The movie saga ignores the mother, and we, like the characters in the movie, never face our desire for “mother”. Luke, never having allowed himself to feel his desire to have his mother, removes himself from sensitivity to the force as a way of ignoring this draw and feeling. By doing so, Luke cuts away a large part of himself. Only when he allows himself to regain his love for his mother through training Rey, and reconnecting to his sister and facing his shame of abandoning her is he able to finally return to his fullness as a Jedi and experience his full self. Perhaps the lesson of the Star Wars franchise about balancing love and hate, peace and anger, is more about balancing the desire for both the mother and the father.
The story of Oedipus Rex confronts both the desire to have the mother and the wish to destroy the father. Star Wars fails to give us a balance in the story by focusing only on the father. Luke’s conflict doesn’t resolve until the very end. Only in confronting both aspects of the Oedipal conflict can a true balance in the force be achieved. In some ways he has to see that his love comes from his mother and competition from his father. Having only competition gives way to anger, rage and hate. Anger, rage and hate represent the dark side of the force. He is incomplete without both and can only resist the impulse to give in to the dark side of the force by having and holding love. His earliest lesson in love would have been the desire for his mother.

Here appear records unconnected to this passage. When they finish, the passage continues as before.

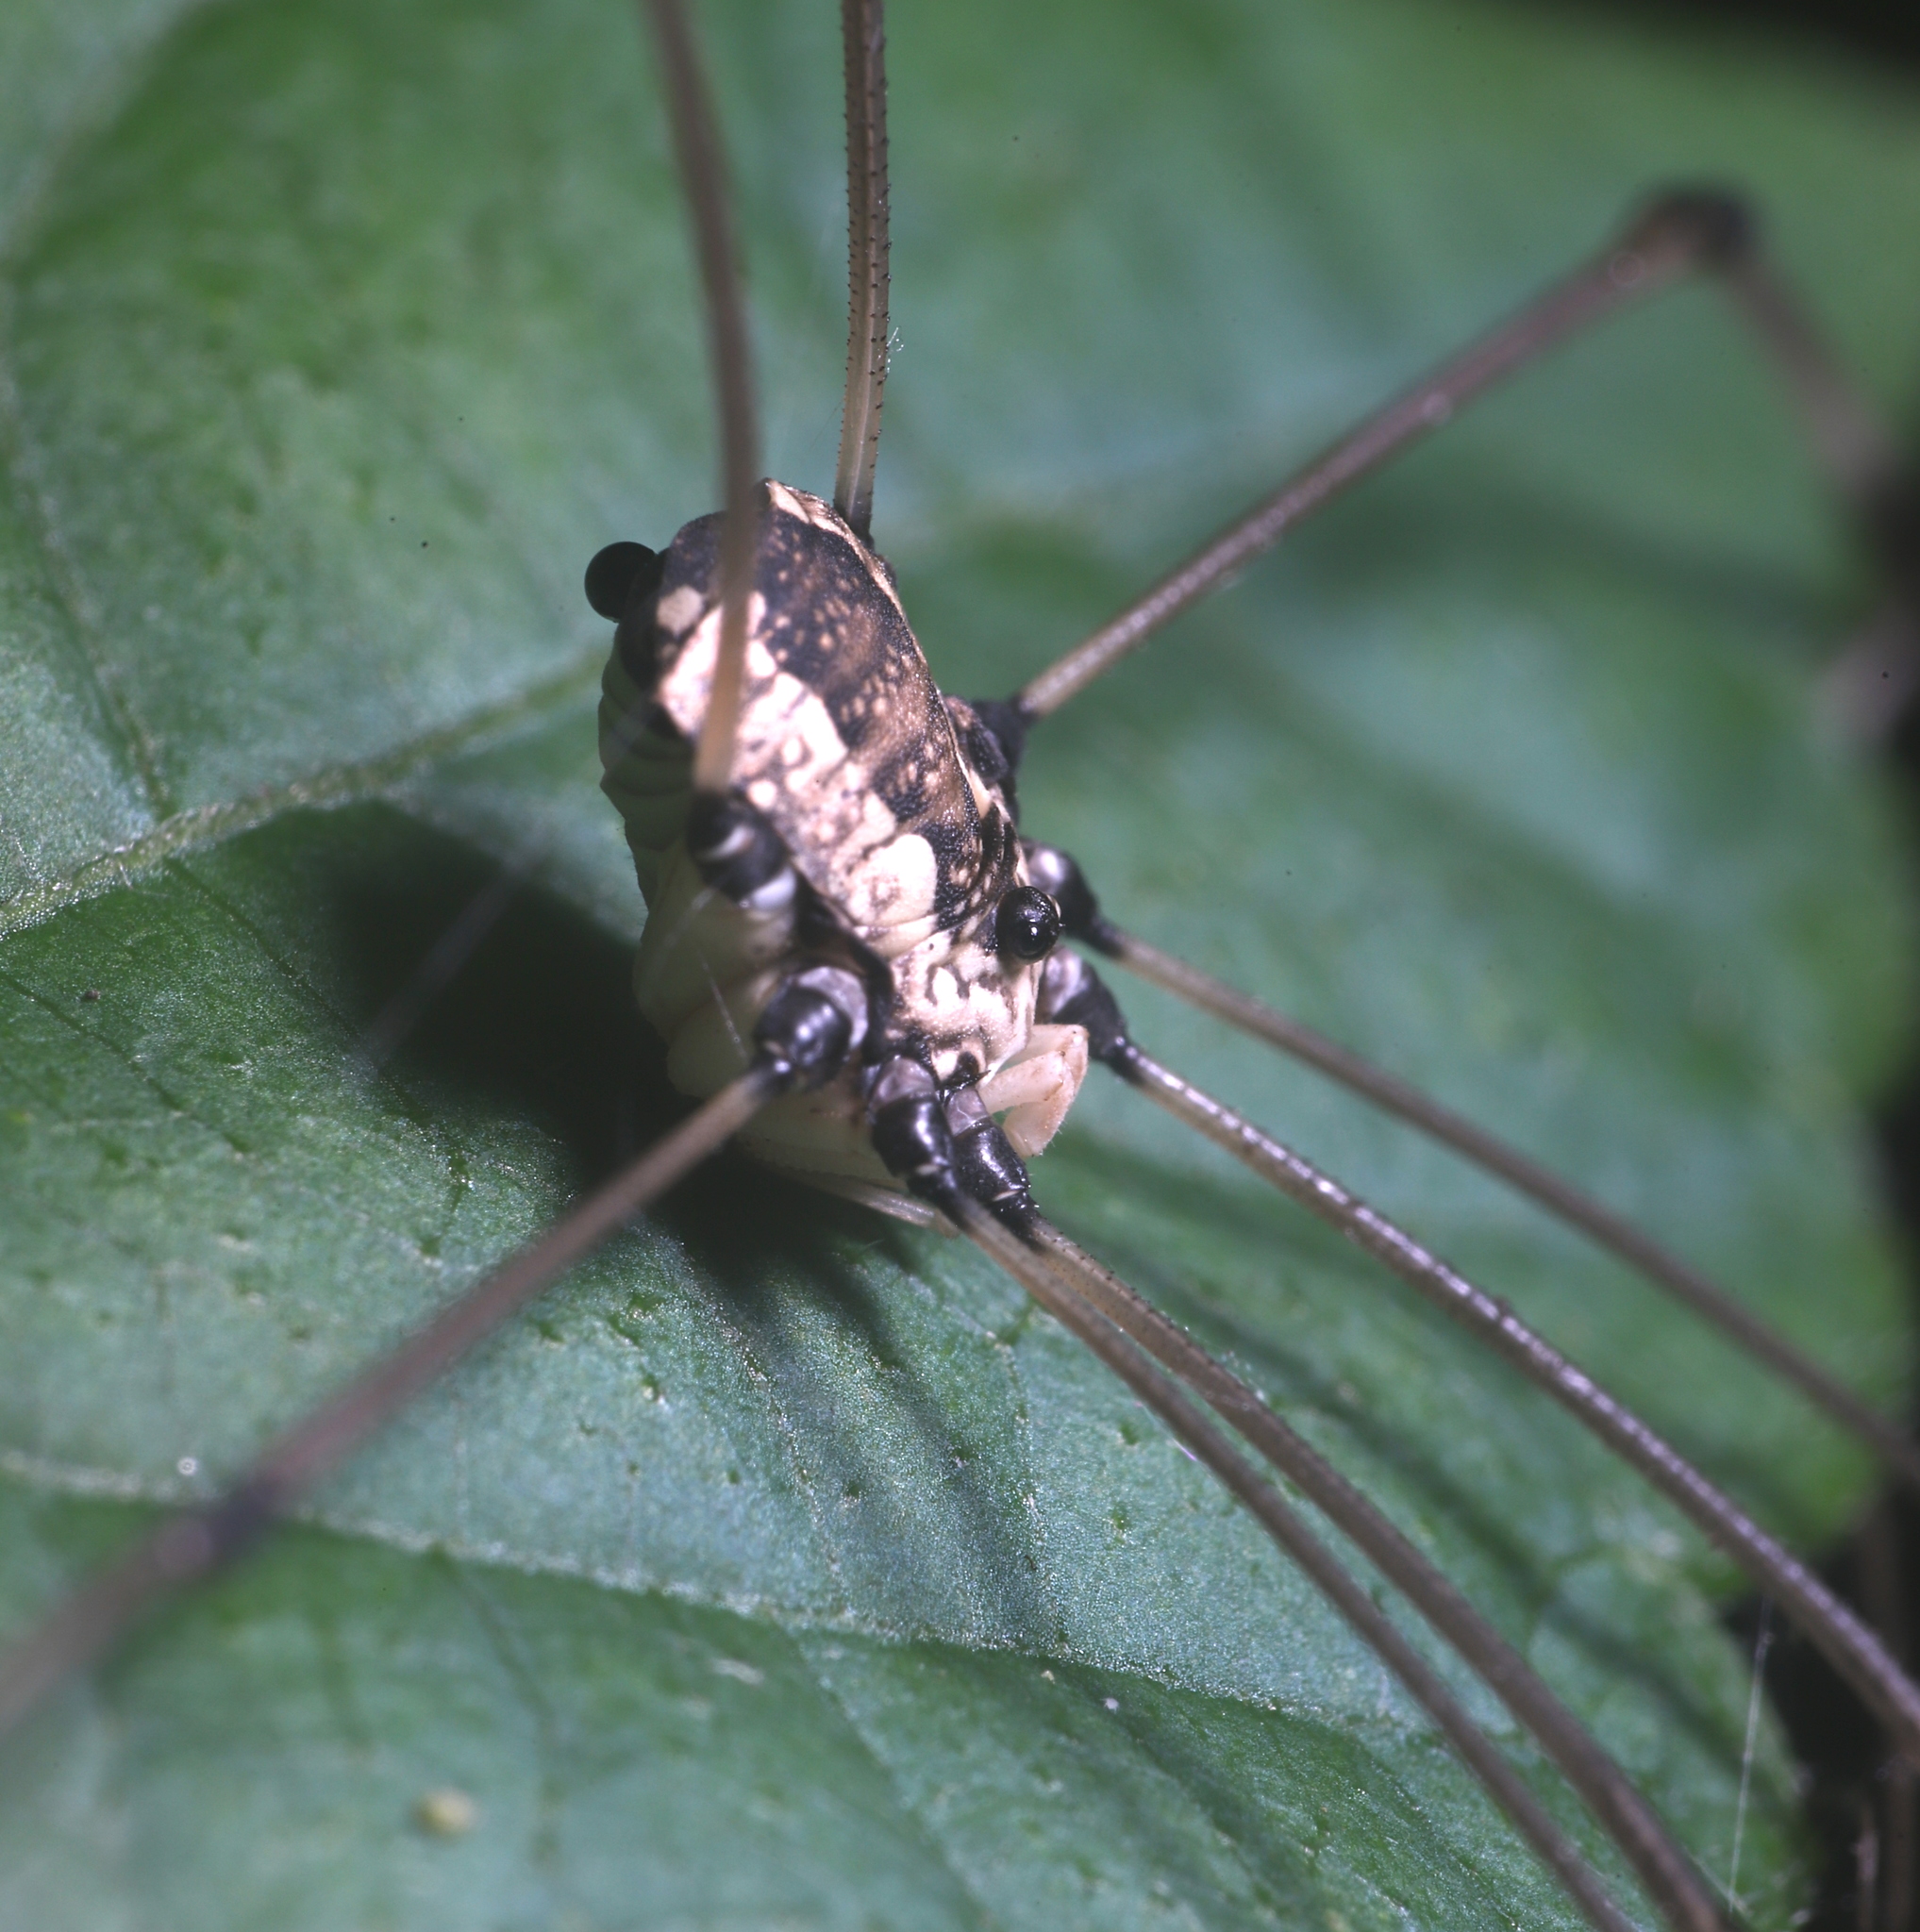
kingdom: Animalia
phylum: Arthropoda
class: Arachnida
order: Opiliones
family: Sclerosomatidae
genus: Leiobunum
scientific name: Leiobunum vittatum
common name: Eastern harvestman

Luke tells us he has no memory of his mother. He needs Leia to remind him of his deep unconscious memory of his mother. His sexual desire for Leia in the earlier movies, and his wish for her forgiveness of his shame and guilt in the later stories bring him back in touch with the feelings he never consciously felt for his mother. When he is able to have and hold those feelings, and only then, is he able to fully become one with the force and find true balance.
—Stephen M Taylor, M. D.
A special analysis present in so many artists!